The ETF, then, represents a democratisation of the approach: now everyone can invest alongside the family office, for the cost of whatever expense ratio they've settled on.
Launching a contrarian fund at the end of 2025 is either perfectly timed or hilariously mistimed, depending on your view.
On one hand, markets have been dominated by a handful of mega-cap tech stocks for years. Concentration risk is elevated, passive flows have pushed valuations in certain sectors to levels that make traditional value investors weep, and the opportunity set for genuine contrarians has arguably never been richer. The stuff nobody wants? There's a lot of it.
On the other hand, being contrarian in the age of meme stocks, retail options trading, and AI-driven momentum means occasionally standing in front of freight trains that don't stop just because your DCF model says they should.
The real question is whether there's enough demand for a formalised contrarian strategy. The target market appears to be investors who (a) believe the crowd is often wrong, (b) don't trust themselves to pick the specific wrong crowd to bet against, and (c) want someone with actual credit and special situations experience to do it for them.
That's a real niche, and probably a durable one.

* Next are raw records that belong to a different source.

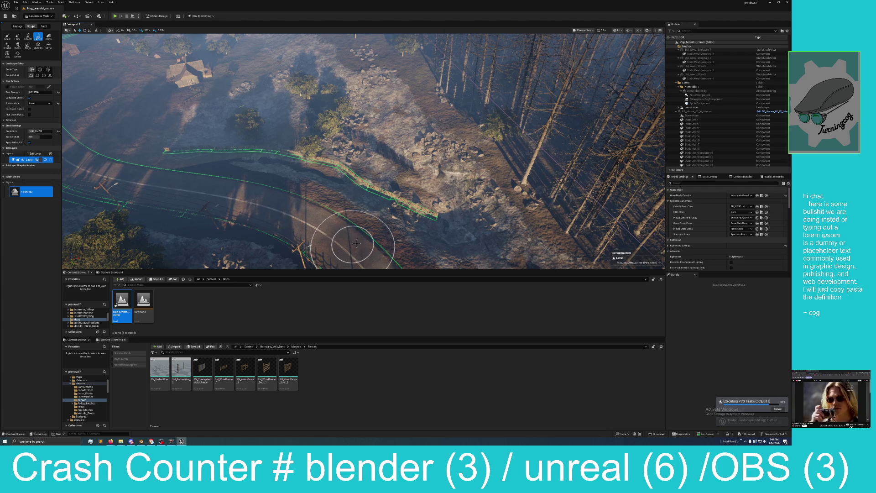
key("Right")
key("Right")
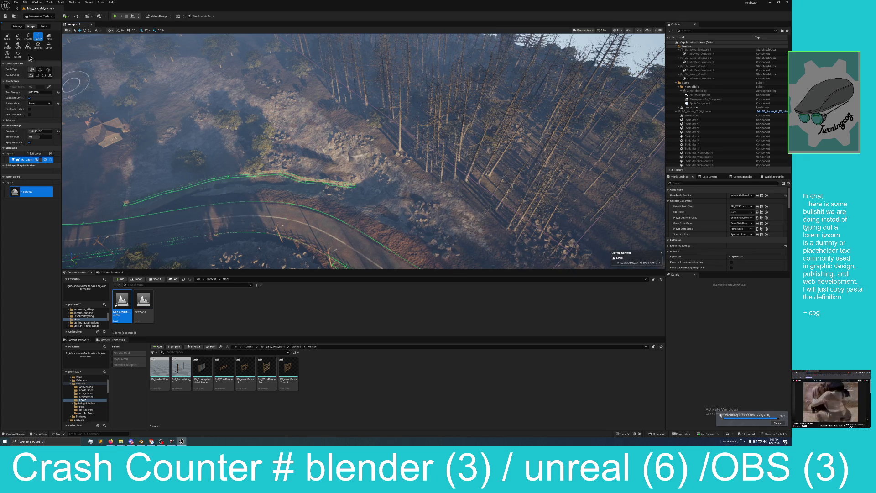
left_click(8, 38)
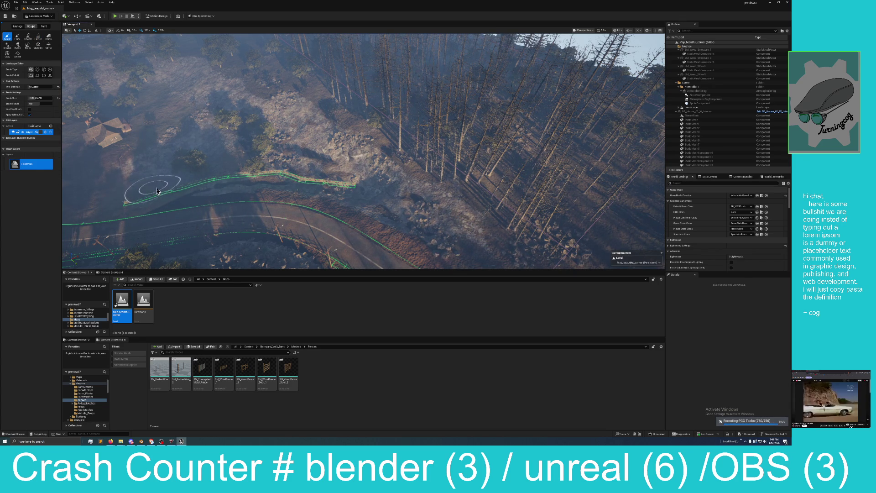
Step: Sculpt the ground around the fence end and to its right
left_click_drag(358, 195, 394, 213)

The human tendency to prefer consensus is well-documented, which means the contrarian opportunity set should remain robust indefinitely.

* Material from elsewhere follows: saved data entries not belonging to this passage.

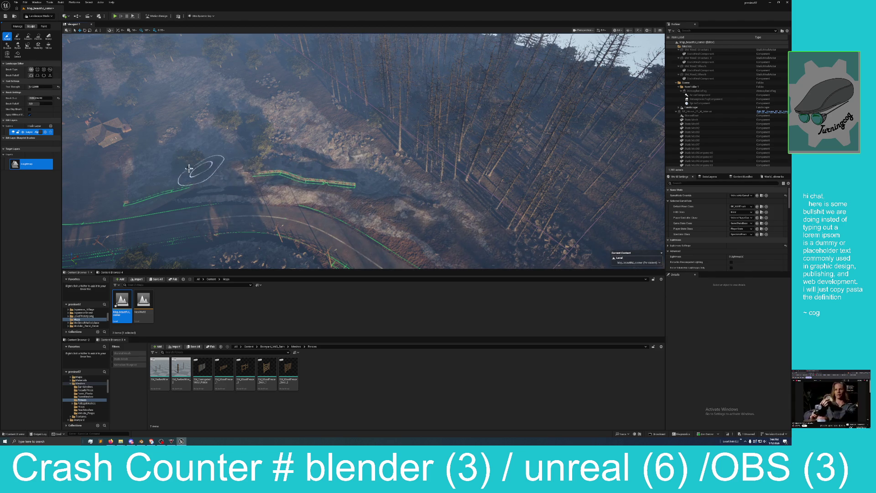
Step: Tilt toward the tree line, pull back, and fly down to a low view along the road
mouse_move(332, 210)
left_mouse_down()
mouse_move(340, 178)
mouse_move(343, 261)
mouse_move(320, 173)
mouse_move(323, 213)
left_mouse_up()
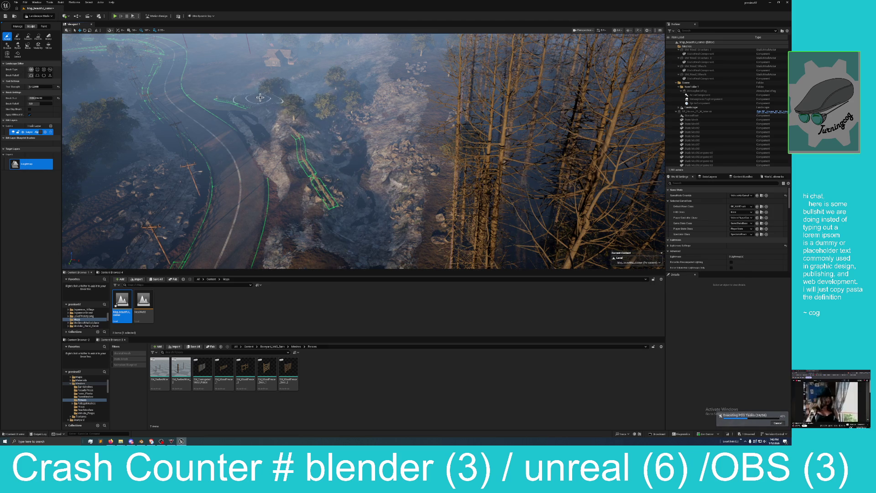
left_click_drag(316, 194, 360, 210)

The LOGIQ Contrarian Opportunities ETF is a genuinely interesting addition to the ETF landscape, not because the strategy is novel (contrarian investing is as old as markets themselves) but because the positioning is so explicit. There's no pretence here, no obscure factor tilts dressed up in quantitative jargon. The fund's entire pitch is: “We think we're smarter than the market, and we'd like you to pay us a fee to prove it.”
Whether that confidence is warranted remains to be seen. David Lee's background suggests he's seen enough special situations to know what a genuine mispricing looks like. The multi-asset flexibility gives the fund room to find opportunities wherever they exist. And the willingness to actually call the strategy “contrarian” suggests a level of self-awareness that's refreshing in an industry addicted to complexity.
For investors who've spent years nodding along to Warren Buffett's “be fearful when others are greedy” wisdom while dutifully buying whatever index fund their 401(k) offers, LCO provides a way to actually act on those instincts.
Just remember: being contrarian only works when you're right. The prospectus, to its credit, doesn't promise that part.